Nature of Thermal Hysteresis of Thermoelectric Properties in Ag 2 Te x S 1- x Compounds.

Ag 2 Te x S 1- x usually undergo various phase structures upon heating or cooling processes; however, the correlation between the heat treatment, the phase structure, and the physical properties is still a controversy. Herein, three different phases are realized for Ag 2 Te x S 1- x (0.35 ≤ x ≤ 0.65) samples during the heat treatment, including the low-temperature crystalline phase, amorphous phase, and high-temperature cubic phase. The metastable amorphous phase is an intermediate phase formed during transition from the high-temperature cubic phase to the low-temperature crystalline phase upon cooling via a solid-state conversion rather than the conventional liquid quenching process. The relative content of these three phases is highly sensitive to the heat treatment process. This as-formed low-temperature crystalline phase, amorphous phase, and high-temperature cubic phase convert into the low-temperature crystalline phase and high-temperature cubic phase through long-time dwelling at the temperature below or above the transition temperature around 567 K, respectively. The status of the low-temperature crystalline phase, amorphous phase, and high-temperature cubic phase significantly affects the thermoelectric properties, resulting in the thermal hysteresis of thermoelectric properties.
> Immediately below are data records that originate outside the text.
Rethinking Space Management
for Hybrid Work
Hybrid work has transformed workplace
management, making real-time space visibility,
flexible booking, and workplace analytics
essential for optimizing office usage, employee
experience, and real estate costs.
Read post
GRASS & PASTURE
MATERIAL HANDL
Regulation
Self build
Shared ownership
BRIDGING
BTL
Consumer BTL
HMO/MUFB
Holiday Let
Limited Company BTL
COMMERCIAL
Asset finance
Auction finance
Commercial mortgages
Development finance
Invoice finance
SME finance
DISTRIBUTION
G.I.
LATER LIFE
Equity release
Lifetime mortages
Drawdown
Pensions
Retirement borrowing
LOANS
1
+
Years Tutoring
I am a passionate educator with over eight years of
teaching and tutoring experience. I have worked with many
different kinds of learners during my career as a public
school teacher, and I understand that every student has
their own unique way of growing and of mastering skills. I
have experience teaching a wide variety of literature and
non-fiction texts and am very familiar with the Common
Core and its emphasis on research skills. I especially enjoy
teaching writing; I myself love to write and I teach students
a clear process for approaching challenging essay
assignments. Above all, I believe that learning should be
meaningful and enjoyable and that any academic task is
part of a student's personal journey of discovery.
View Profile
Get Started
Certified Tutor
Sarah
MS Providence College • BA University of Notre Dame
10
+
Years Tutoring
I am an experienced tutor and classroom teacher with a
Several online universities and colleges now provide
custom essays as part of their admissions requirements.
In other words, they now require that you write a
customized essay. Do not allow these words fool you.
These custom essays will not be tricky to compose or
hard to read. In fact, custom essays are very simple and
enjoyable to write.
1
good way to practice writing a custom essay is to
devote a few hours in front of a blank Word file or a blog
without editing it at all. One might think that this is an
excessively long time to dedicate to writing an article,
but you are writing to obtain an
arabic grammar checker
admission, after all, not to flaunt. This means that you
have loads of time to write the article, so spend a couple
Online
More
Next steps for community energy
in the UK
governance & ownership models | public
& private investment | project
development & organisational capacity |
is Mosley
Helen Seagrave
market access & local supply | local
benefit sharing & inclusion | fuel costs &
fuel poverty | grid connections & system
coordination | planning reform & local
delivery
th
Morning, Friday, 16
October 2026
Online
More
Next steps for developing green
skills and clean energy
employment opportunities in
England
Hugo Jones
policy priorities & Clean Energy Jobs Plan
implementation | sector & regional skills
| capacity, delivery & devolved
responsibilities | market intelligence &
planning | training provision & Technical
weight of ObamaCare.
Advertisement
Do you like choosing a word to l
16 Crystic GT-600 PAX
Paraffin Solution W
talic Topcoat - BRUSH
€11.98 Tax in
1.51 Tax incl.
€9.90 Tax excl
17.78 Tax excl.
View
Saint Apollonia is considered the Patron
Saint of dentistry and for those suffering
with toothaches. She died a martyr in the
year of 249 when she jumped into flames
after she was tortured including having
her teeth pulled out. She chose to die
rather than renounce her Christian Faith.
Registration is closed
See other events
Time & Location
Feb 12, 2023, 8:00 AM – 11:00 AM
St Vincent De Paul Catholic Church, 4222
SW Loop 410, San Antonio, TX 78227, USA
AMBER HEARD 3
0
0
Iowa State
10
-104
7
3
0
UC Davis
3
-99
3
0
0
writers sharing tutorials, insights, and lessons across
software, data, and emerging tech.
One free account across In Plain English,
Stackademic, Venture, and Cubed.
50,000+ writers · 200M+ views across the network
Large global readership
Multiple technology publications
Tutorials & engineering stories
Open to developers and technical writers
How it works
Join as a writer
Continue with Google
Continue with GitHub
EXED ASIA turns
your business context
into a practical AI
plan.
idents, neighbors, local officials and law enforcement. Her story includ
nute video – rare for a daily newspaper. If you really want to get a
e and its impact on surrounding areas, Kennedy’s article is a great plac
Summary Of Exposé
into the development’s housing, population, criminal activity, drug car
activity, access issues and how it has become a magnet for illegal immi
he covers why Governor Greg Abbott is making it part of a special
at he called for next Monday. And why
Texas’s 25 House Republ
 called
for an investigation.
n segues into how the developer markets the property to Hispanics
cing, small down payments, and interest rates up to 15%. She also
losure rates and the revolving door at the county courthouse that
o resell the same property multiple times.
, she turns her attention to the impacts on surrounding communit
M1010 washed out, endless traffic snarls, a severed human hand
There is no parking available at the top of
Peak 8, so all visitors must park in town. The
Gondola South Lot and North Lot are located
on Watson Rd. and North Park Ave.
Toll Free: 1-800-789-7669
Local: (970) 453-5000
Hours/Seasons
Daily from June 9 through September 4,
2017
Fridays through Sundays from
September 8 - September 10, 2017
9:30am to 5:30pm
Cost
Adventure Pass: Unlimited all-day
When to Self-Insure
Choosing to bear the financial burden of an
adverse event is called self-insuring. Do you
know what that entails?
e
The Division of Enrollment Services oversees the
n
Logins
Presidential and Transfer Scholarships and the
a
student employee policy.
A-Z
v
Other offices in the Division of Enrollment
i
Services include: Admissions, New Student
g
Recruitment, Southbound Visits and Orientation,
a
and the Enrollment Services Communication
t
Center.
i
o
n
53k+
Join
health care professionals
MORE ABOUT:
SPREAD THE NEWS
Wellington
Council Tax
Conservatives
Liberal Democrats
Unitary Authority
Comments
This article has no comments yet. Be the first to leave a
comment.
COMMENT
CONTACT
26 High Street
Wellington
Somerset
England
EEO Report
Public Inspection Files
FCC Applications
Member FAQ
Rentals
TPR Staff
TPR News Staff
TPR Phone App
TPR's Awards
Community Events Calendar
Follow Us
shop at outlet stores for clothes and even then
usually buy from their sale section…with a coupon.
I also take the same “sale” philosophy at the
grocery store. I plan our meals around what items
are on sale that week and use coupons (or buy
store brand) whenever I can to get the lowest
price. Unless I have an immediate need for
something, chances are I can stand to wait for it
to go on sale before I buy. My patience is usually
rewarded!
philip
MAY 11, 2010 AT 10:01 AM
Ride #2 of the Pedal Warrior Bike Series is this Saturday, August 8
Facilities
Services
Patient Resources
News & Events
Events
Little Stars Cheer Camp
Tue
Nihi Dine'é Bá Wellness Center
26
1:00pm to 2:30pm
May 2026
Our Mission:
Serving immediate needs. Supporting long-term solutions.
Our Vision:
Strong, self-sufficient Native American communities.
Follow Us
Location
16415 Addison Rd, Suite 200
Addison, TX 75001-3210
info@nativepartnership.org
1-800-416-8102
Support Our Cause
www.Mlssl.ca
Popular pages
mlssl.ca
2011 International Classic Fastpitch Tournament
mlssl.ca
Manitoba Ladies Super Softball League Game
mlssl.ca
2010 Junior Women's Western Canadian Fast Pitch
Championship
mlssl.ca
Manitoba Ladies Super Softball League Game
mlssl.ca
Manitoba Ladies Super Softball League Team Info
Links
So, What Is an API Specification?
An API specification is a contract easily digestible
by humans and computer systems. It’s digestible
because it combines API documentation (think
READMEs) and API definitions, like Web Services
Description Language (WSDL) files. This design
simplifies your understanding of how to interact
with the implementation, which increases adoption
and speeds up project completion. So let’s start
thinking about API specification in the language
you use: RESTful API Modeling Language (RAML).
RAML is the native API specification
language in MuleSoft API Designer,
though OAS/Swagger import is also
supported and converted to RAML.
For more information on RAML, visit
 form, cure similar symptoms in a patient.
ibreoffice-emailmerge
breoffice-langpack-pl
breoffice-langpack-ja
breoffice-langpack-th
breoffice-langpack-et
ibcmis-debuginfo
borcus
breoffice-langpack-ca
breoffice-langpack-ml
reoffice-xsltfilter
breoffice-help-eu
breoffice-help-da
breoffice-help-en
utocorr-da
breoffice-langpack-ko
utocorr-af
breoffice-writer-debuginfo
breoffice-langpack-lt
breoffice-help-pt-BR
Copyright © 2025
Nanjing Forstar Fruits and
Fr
Below the phase transition temperature ( T M ), the electrical conductivity of the amorphous phase surpasses that of the low-temperature crystalline phase, which shows a growth of 112% for the Ag 2 Te 0.60 S 0.40 sample annealed at 823 K in comparison with that of the sample annealed at 473 K. For Ag 2 Te 0.50 S 0.50 samples annealed at 473 K, the maximum ZT value reaches 1.02 at 623 K during the initial test, while the maximum ZT value is improved to 1.34 at 523 K in the second-round test.